The good news is that most of the universities where American Campus Communities has properties are planning to open. Just 5% of schools have announced that they plan to operate online-only in the fall, while 76% have announced plans for at least some level of in-person instruction. The other 19% are considering their options or are waiting to decide what to do.
So far, 82.6% of American Campus Communities' units are pre-leased for the fall. This is about 2 percentage points lower than the same time last year but isn't exactly a cause for alarm. American Campus Communities typically rents about 97.5% of its units to start the fall semester, and if this were to drop to 95% or even slightly less for the 2020-21 school year, it certainly wouldn't be devastating.

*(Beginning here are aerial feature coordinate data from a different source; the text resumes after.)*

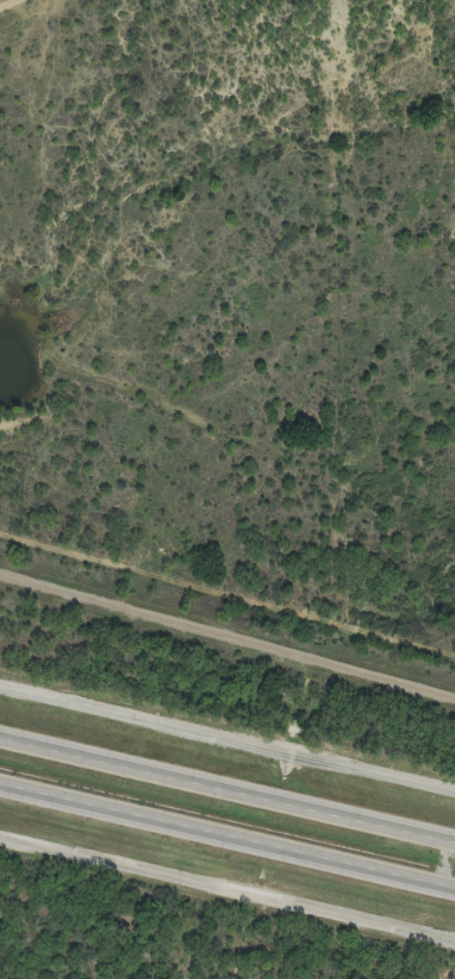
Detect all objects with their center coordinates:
road: (227, 642)
road: (227, 737)
road: (227, 788)
road: (227, 833)
road: (227, 891)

Plus, American Campus Communities has a solid balance sheet, an investment-grade credit rating, and $567 million in liquidity to make it through the tough times if it needs it.
Having said all that, it's important to realize that the COVID-19 pandemic isn't over, and with nearly 20% of the company's universities still undecided on what to do in the fall, there is still quite a bit of uncertainty at this point.
Clear long-term growth trends
There's a clear trend toward purpose-built student housing in the U.S. If you drive through any major university campus in the United States, you'll likely see several student housing communities under construction or recently completed.
Currently, just 23% of the housing supply in American Campus Communities' markets is purpose-based student housing, and enrollment continues to steadily grow. As I mentioned, the company's average property has been 97.5% occupied at the start of the fall semester, and per-unit rent has steadily risen throughout the company's history.
To sum it up, while nobody has a crystal ball, I'd be shocked if American Campus Communities isn't a significantly larger company a decade from now. Despite the short-term headwinds, the reality is that college students simply don't want to live in the dorms when there is a superior cost-effective option that isn't much further from their classes. And as the industry's leader, American Campus Communities is well-positioned to take advantage.